I put him in the bed with me for the night, but when I woke up in the middle of the night he had moved to the floor. Anyway, I tried to call my vet only to find the number disconnected! (that's another story)
In the morning I got him in to see a different vet. She called me at work around noon. He apparently was diabetic and was in ketoacidosis.
To try to get him out of it would have meant driving an hour to an emergency hospital and putting him in intensive care, and even then she said he may have other problems...his heart or his pancreas.
I let him go. She stayed late so I could come after work. He was so much worse when I got there.
But I picked him up and held him as he left...rubbed his belly and his feet and kissed his head and smelled his clean, soft fur. Poor little boy. It hurt me so bad. But even tho this was the first time I'd been to this vet, she was so kind and understanding and even hugged me. Everyone there fell in love with Cricket just in a day. He had that effect on people.
Cricket was 14 years old. He was a little slow...very sweet...and smart. He just had that kind of personality. And he was so handsome. He had big, green eyes and huge ears, a wide nose and face. He would "talk" to me, making loud ROWR! sounds. He hated it when I whistled or sang. He'd come all the way up and get in my face to make me stop. He had a shoe fetish...loved to lay on them, and he always kneaded my shoes/feet when I came home, and I would thank him for the "foot massage". I've had several cats and I've loved them all, but I think I loved Cricket the most. Just the sweetest boy.
I don't think he'd shown signs of diabetes for very long, so I don't think I missed it, but now...I wish I had known, even tho that would have meant other difficult decisions. But I didn't want him to end up so sick like this so fast.
My cat sitter commented when I was away a couple of weeks ago that with three kitties I need a bigger water bowl...it was always empty. Now I know...Cricket was drinking it all.

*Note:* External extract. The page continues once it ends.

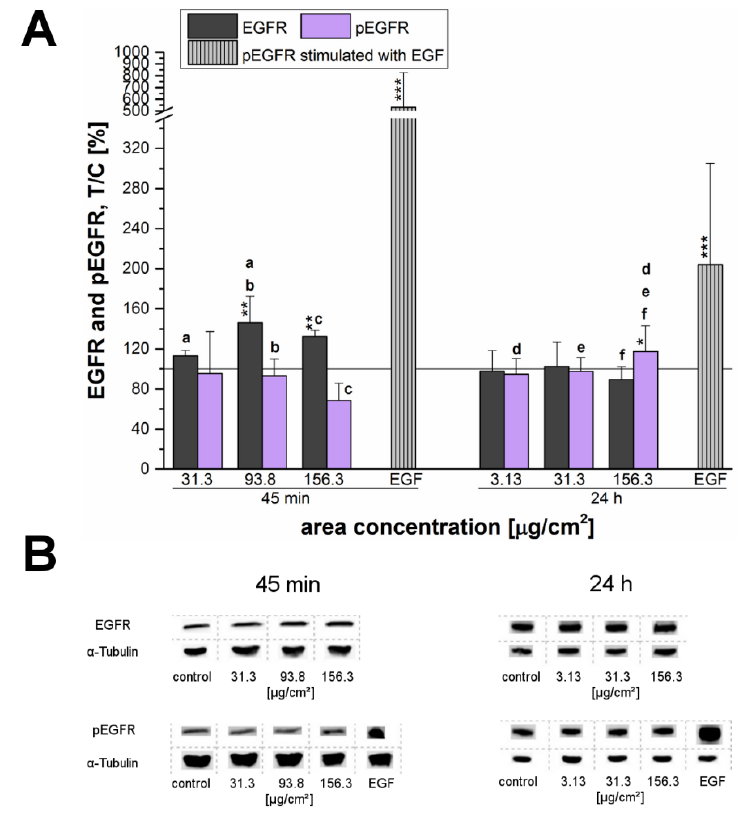
Figure 7. Endogenous epidermal growth factor (EGF) receptor levels and their activation status (pEGFR) in GXF251L cells after 45 min and 24 h of incubation with 12 nm SiO 2 NPs. EGF was applied as a positive control for phosphorylation of EGFR. ( A ) The relative amount was quantified as arbitrary light units in relation to the negative control (T/C [%]). The solid line represents the negative control set to 100%; ( B ) Representative images of a Western blot experiment. α-Tubulin was used as loading control and detected on the same membrane. Statistical analysis was obtained by one-way ANOVA followed by Fisher’s LSD test. Significances indicated as * refer to a comparison to the respective negative control (* ≡ p ≤ 0.05; ** ≡ p ≤ 0.01 and *** ≡ p ≤ 0.001; n ≥ 3). The same letters indicate a significant difference of these data with a statistical level of at least p ≤ 0.05.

And the litter boxes. I had been amazed at how much three cats could put in there, but now that Cricket's gone the boxes aren't that full. It was him.
And I didn't realize it.
I miss him so much.
I even cried in front of people at work after I got the call, and I NEVER show emotion like that in public. One thing that helps, after sending two kitties before this over the bridge in my life, is knowing that time does help...that this pain will lessen, even tho I fear it will kill me right now. I re-read my posts about Ellie and I see that I was inconsolable then as well, so I know it will get better. But right now I just miss my sweet Cricket.